2.1 Resistance to first-line therapy (combination of ceftriaxone and azithromycin)

Current first-line treatment for gonorrhoea involves dual therapy with ceftriaxone (500mg i.m.) and azithromycin (1g p.o.). Dual therapy is recommended because although gonorrhoea can develop resistance to antibiotics rapidly, the organism is unlikely to develop resistance to both types of drug simultaneously.

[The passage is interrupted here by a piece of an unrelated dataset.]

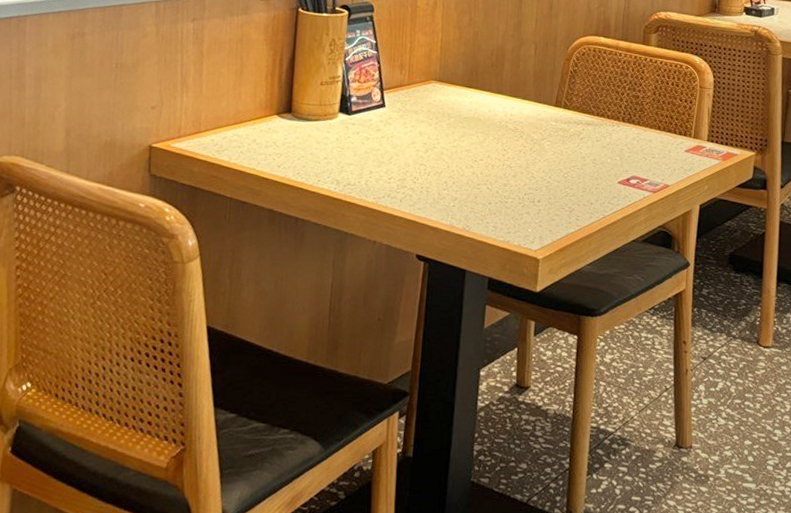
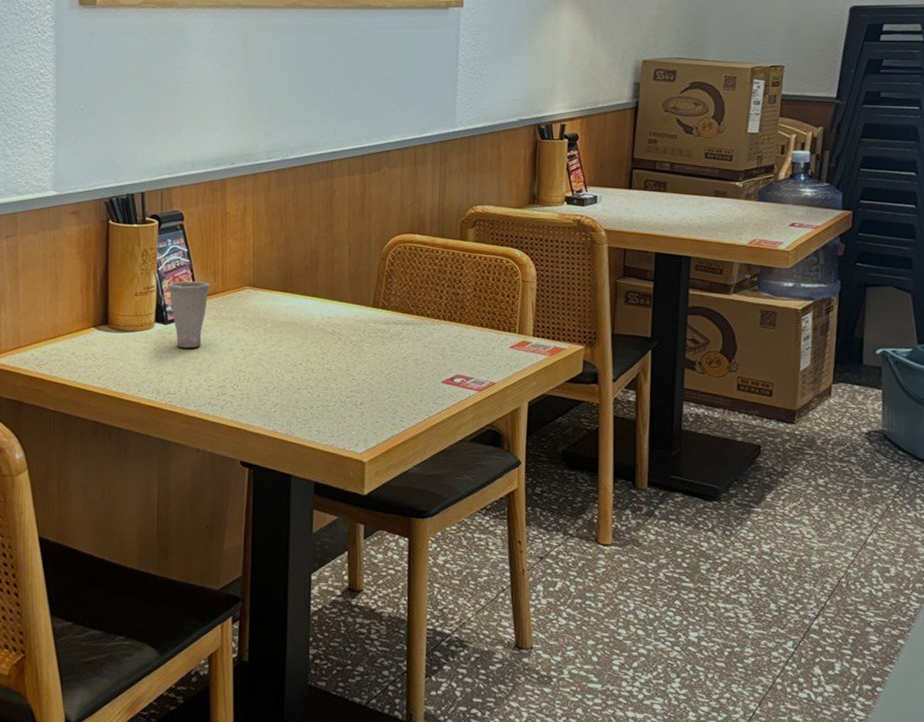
cup: none [353,72,396,140] -> present [167,281,210,349]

Ceftriaxone resistance in N. Gonorrhoeae was rare in 2014; no resistant isolates were identified in GRASP while 0.3% of isolates tested by primary diagnostic laboratories were reported to be resistant. The detected prevalence of azithromycin resistance was approximately 1.0%, which was slightly lower than the 1.6% seen in 2013 (see figure). However, in 2015 an outbreak of high level azithromycin resistant (HL-AziR) N. Gonorrhoeae was detected in Leeds. Fourteen cases have been reported in heterosexuals. The isolates identified to date remain susceptible to ceftriaxone, ciprofloxacin and spectinomycin. This ongoing outbreak demonstrates how resistance dynamics within sexual networks can change rapidly and there is growing concern that high level resistance is a threat to current front line dual therapy.

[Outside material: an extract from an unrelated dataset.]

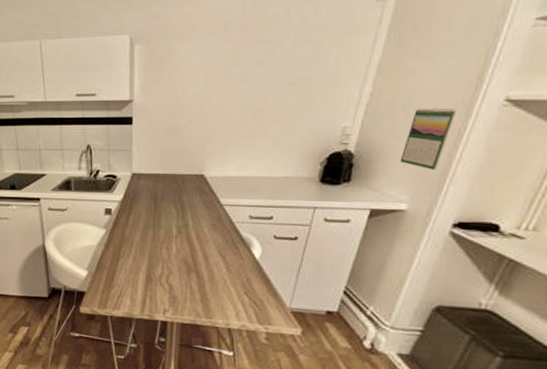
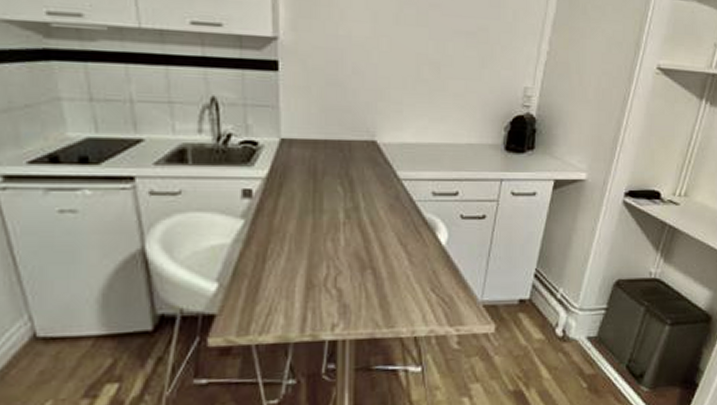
calendar: present [400,107,457,170] -> none [577,71,622,137]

Urgent intervention is required to prevent further dissemination of strains with HL-AziR phenotype. A National Resistance Alert has been sent to all microbiologists requesting that all laboratories should test gonococci for azithromycin resistance and all isolates categorised as resistant to azithromycin (disc zones ≤27mm or MICs >0.5 mg/L) should be referred to STBRU for investigation of possible HL-AziR. If a strain of HL-AziR gonorrhoea is detected, laboratories should notify clinicians promptly so that rigorous efforts can be made to ensure patients are followed up and receive a test of cure, and that their partners are contacted.

2.2 Discussion

The possibility of future treatment failure due to antibiotic resistance is of concern. Continued compliance with recommended therapies is essential to maintain gonorrhoea as a treatable infection. Prescribing in specialist sexual health clinics has complied with national treatment guidelines in most cases but there is growing evidence of sub-optimal prescribing in other settings [7].

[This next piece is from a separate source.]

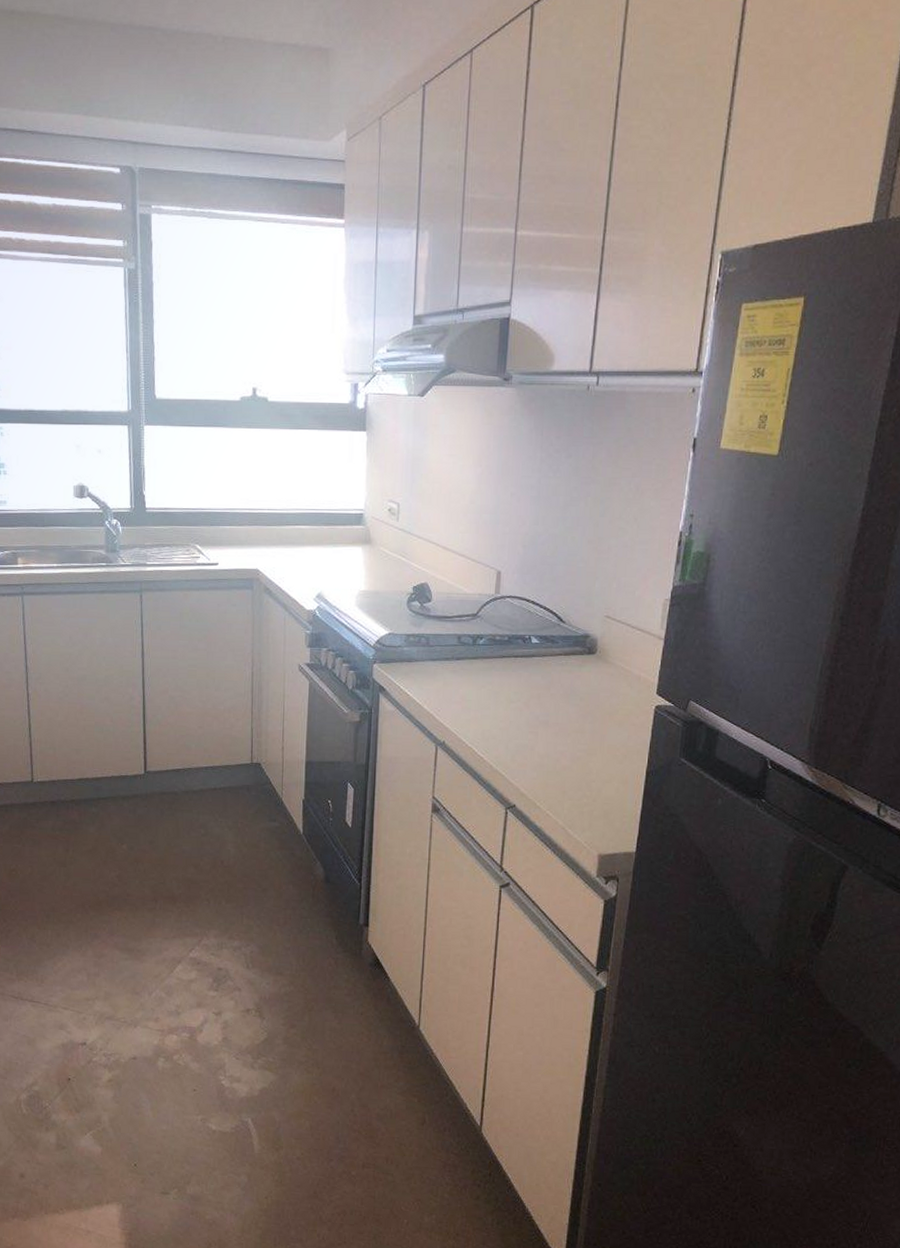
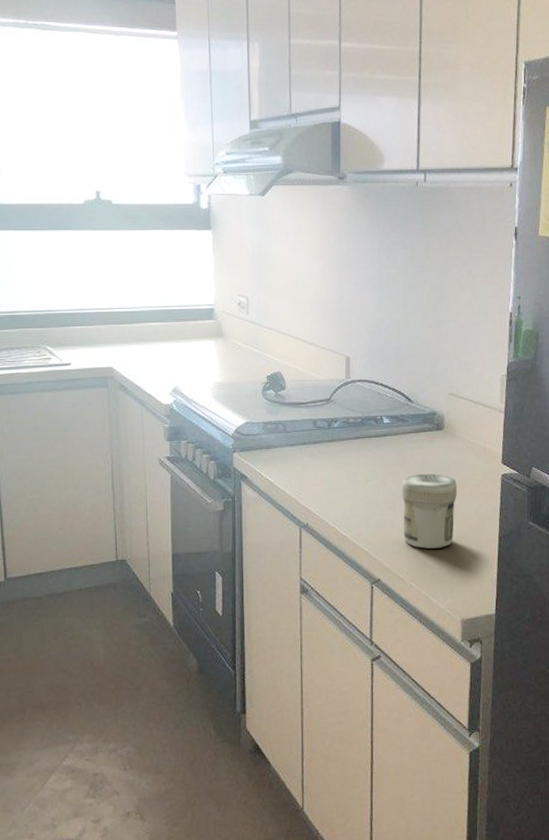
jar: none [543,699,605,778] -> present [402,473,457,549]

To reduce the spread of antimicrobial resistance, all primary diagnostic laboratories should test gonococcal isolates for susceptibility to front-line antimicrobials and refer resistant isolates to STBRU at PHE Colindale for confirmation and follow-up. Sexual health services should also report possible cases of suspected treatment failure to PHE via the online HIV and STI web-portal. Individuals can significantly reduce their risk of any STI by using condoms with all new and casual partners and, if in a high risk group, requesting a test regularly.

Percentage of azithromycin resistant isolates (MIC ≥1 mg/L) by gender and sexual orientation. GRASP clinics: 2004-2014

Percentage of azithromycin resistant isolates (MIC ≥1 mg/L) by gender and sexual orientation. GRASP clinics: 2004-2014

2.3 Notes

For the purpose of this report: ceftriaxone resistance is defined as isolates with a minimum inhibitory concentration (MIC) ≥0.125mg/L; azithromycin resistance is defined as MIC ≥1mg/l.

2.4 References

  1. PHE (2015). Sexually transmitted infections and chlamydia screening in England, 2014, HPR 9(22).
  2. Bignell C, Fitzgerald M (2011). UK national guideline for the management of gonorrhoea in adults, 2011. Int J STD AIDS, 2011, 22(10): 541-7.
  3. Health Protection Agency (2013). Gonoccocal Resistance to Antimicrobials Surveillance Programme (GRASP) Action Plan for England and Wales: Informing the Public Health Response
  4. ECDC (2012). Response plan to control and manage the threat of multi-drug resistant gonorrhoea in Europe.
  5. WHO (2012). Global action plan to control the spread and impact of antimicrobial resistance in Neisseria Gonorrhoeae.
  6. PHE (2015). Surveillance of antimicrobial resistance in Neisseria Gonorrhoeae: findings from the Gonococcal Resistance to Antimicrobials Surveillance Programme (GRASP) survey, and related surveillance data, 2014.
  7. Wetten S, Mohammed H, Yung M, Mercer CH, Cassell JA, Hughes G (2015). Diagnosis and treatment of chlamydia and gonorrhoea in general practice in England 2000-2011: a population-based study using data from the UK Clinical Practice Research Datalink. BMJ Open 2015; 5(5).